→ Document section:
┌────────

Aside from the potential of wetsuits, this cool spell will produce a major benefit starting today.  We will build a better hydration base without even trying.  Not that our scheduled workouts are overly intense this week, but July in Nashville normally produces buckets of sweat.

But, I guess it’s all relative.  If the cool temps hold, we’ll likely push a little harder and see faster times across the board.  And, in the big scheme of things, this is probably better for long term confidence as we continue to focus on the gorilla at the end of the road.

Crushing Iron: What it Means to Me

When I was contemplating this blog and what I would call it, my first choice for a name was “Chasing Iron,” but it was already in use.  I was a little bummed, but thankfully Crushing Iron popped in my head.  At first I thought was a little cocky, but Jim assured me it was “confident.”  I usually trust Jim’s opinion, so the rest is sorta history. 

I had a few things in mind when I started this blog. 

1.  I wanted a blog that lasted more than 10-15 entries like many in my past.  To date I’ve published 222 posts.  This was the first. 

2.  I believed that writing out my thoughts would help me focus and better understand the nuances of training.  I think this is without a doubt the most underestimated benefit. 

3.  The blog would serve as an outline for the documentary.  By the time we get to the race I will have averaged nearly a post a day and I think the words will be valuable memories. 

4.  I believe you have to be confident to succeed and “Crushing Iron” in the purest definition is empowering.  But, it means whatever you want it to mean.  I’m still not sure what “crushing” Ironman would mean to me.  Some days crushing it would mean to simply finish.  Other days, I dream about the perfect race that moves me through the finish line in under 12 hours.  Some days even less.

└────────

(Records from a dataset)
┌────────

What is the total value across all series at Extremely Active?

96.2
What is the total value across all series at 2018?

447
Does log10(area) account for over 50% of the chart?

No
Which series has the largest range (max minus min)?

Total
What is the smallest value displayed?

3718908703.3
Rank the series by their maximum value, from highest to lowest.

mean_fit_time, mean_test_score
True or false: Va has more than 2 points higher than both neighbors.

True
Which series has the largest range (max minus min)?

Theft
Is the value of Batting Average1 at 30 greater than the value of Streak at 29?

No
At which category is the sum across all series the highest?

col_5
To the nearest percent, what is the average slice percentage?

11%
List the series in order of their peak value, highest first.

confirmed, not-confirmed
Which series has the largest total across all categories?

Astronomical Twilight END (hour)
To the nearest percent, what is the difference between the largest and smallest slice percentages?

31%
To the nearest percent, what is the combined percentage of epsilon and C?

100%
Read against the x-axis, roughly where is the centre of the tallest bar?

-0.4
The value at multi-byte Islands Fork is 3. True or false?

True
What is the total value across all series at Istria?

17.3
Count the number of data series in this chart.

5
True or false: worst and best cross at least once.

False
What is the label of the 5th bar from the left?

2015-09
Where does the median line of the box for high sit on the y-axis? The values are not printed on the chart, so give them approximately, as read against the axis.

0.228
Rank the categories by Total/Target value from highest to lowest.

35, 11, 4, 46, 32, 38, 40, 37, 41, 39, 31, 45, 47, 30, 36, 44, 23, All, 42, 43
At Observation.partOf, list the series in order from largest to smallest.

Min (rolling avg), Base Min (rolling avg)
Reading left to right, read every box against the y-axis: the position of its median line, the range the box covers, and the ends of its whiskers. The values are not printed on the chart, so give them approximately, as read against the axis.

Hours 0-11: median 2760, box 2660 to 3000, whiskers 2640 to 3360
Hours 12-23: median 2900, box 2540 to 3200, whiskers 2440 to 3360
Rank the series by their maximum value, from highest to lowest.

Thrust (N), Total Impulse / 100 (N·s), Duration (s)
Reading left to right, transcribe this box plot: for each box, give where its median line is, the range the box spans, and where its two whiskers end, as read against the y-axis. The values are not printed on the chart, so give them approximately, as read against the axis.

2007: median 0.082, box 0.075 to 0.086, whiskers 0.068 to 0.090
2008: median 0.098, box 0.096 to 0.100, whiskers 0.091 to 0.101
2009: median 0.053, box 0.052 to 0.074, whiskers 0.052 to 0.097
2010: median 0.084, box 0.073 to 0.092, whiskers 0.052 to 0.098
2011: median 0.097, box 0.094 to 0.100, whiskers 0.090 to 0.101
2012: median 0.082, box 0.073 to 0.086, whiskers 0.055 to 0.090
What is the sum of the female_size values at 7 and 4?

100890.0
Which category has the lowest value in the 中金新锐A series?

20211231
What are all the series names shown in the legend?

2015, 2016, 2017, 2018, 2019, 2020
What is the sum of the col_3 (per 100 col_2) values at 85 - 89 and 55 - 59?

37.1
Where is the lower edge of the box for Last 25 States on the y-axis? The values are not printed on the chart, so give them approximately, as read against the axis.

└────────

→ Task list:
(1) In the training blog post, what name was the writer's first choice for the blog?
(2) From the training blog post, write out everything from "Aside from the" down to "of the road.".

→ Your responses:
(1) "Chasing Iron," but that name was already in use.

(2)
Aside from the potential of wetsuits, this cool spell will produce a major benefit starting today.  We will build a better hydration base without even trying.  Not that our scheduled workouts are overly intense this week, but July in Nashville normally produces buckets of sweat.

But, I guess it’s all relative.  If the cool temps hold, we’ll likely push a little harder and see faster times across the board.  And, in the big scheme of things, this is probably better for long term confidence as we continue to focus on the gorilla at the end of the road.